Immunosuppressive effects of MDSCs can also be inhibited by the class of small molecules known as triterpenoids ¹¹⁰. In mouse models, RTA 408 depletes tumor nitrotyrosine burden and inhibits MDSC activity with subsequent enhancement of T-cell antitumor activity. This finding was utilized to augment the effect of checkpoint inhibitors in melanoma. Currently, the next generation of synthetic triterpenoids RTA 408 I are in a phase 1b/2 clinical trial in melanoma patients to test their ability to augment checkpoint inhibitors such as ipilimumab and PD1 inhibitors. A summary of the different MDSC-targeting agents based on the mechanism of action is presented in Table 1.

Table 1.

Potential therapeutic agents targeting MDSC classified according to mechanism.

Mechanism of Action	Compounds
Differentiation Promotion	Triterponoids111
	HDAC inhibitor112
	All-trans-retinoic-acid (ATRA)113,114
	Vit D3115
Maturation blockage	Sunitinib116
	STAT3 inhibitors (anti-apoptotic genes suppression and reduced ROC)29
	MMP9 inhibitors117
	Bevacizumab118
	Anti-BV8 mAb119
	Axitinib120
	Amino-Bisphoonates (Zoldronate) 117
MDSC Trafficking	Gemcitabine121
	5-FU122
	Doxorubicin123
	CXCR2 and CXCR6 antagonist124
Function	Phosphodiestrase-5 inhibitor125
	Triterponoids111
	TGF-β inhibitors60
	ROS inhibitor (Nitraspirin and N-Acetyl Cysteine)126
	COX2 inhibitors (decrease in ARG and NOS expression)127

7. Summary and future directions

During the last decade, a growing effort has been devoted to understanding the role of immune regulatory cells in tumor progression. MDSCs appear to play a critical role in the generation of an immune dysfunctional microenvironment in patients with multiple myeloma. Identification of molecular pathways involved in MDSC evolution, circulation and function could potentially lead to new targets for therapeutics development. Novel agents targeting intermediates in these pathways will have the capacity to disrupt the myeloma immunosuppressive network, and will be incorporated in unique strategies that could improve the efficacy of current therapies as well as form the basis for cancer chemoprevention throughout the myelomagenesis process. Inhibition of the tumor-promoting and immune-suppressive functions of MDSCs in MM represents a needed and promising novel immune-based therapeutic approach in this disease.

Practice Points.

• Myeloma-induced immunosuppression is result of a complex cross-talk between immunoeffector and immunosuppressive cells.

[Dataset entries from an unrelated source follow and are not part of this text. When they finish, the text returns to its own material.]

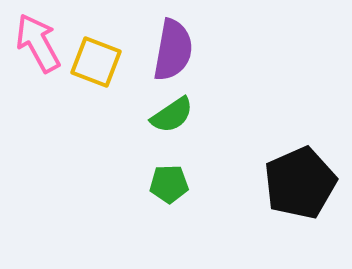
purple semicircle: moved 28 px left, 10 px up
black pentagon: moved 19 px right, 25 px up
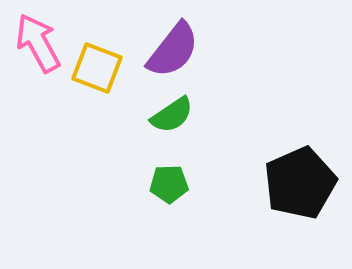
purple semicircle: rotated 28 degrees clockwise
yellow square: moved 1 px right, 6 px down
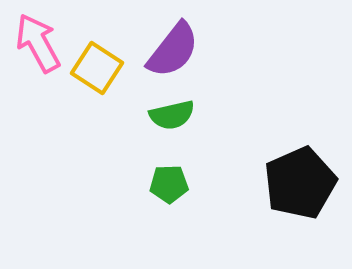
yellow square: rotated 12 degrees clockwise
green semicircle: rotated 21 degrees clockwise
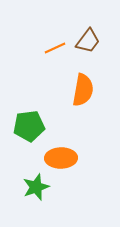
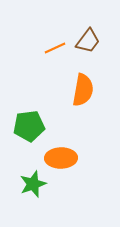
green star: moved 3 px left, 3 px up
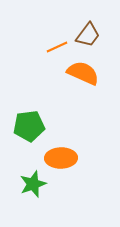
brown trapezoid: moved 6 px up
orange line: moved 2 px right, 1 px up
orange semicircle: moved 17 px up; rotated 76 degrees counterclockwise
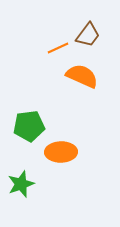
orange line: moved 1 px right, 1 px down
orange semicircle: moved 1 px left, 3 px down
orange ellipse: moved 6 px up
green star: moved 12 px left
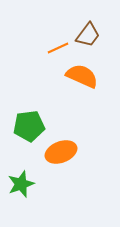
orange ellipse: rotated 20 degrees counterclockwise
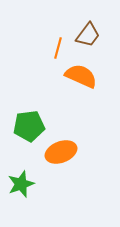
orange line: rotated 50 degrees counterclockwise
orange semicircle: moved 1 px left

• MDSCs are increased in myeloma patients in compare to normal individuals and their presence correlate to response to therapy.

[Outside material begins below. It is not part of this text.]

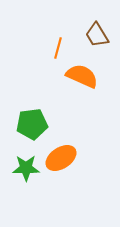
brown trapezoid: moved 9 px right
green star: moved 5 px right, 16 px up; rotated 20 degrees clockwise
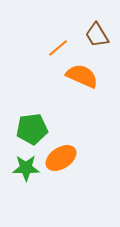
orange line: rotated 35 degrees clockwise
green pentagon: moved 5 px down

• There is bidirectional talk between myeloma cells and MDSC; Myeloma cells promote MDSC differentiation and function and MDSC contributes to chemotherapy resistance.

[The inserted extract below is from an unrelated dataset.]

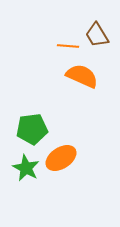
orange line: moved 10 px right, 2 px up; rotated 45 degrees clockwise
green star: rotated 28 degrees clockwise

• MDSCs play a central role to orchestrate the myeloma immunosuppression network by affecting NK, effector T cells, Tregs and dendritic cells.

• Therapeutics to overcome MDSCs can augment the effect of upcoming immunotherapy for MM.

Research Agenda.

• Investigate MDSC trafficking further to elucidate the underlying mechanisms of cell-cell interactions between MDSC and other component of immune system.

• Study MDSC-targeting agents in conjunction with current and future anti-myeloma agents, specifically immunotherapy modalities.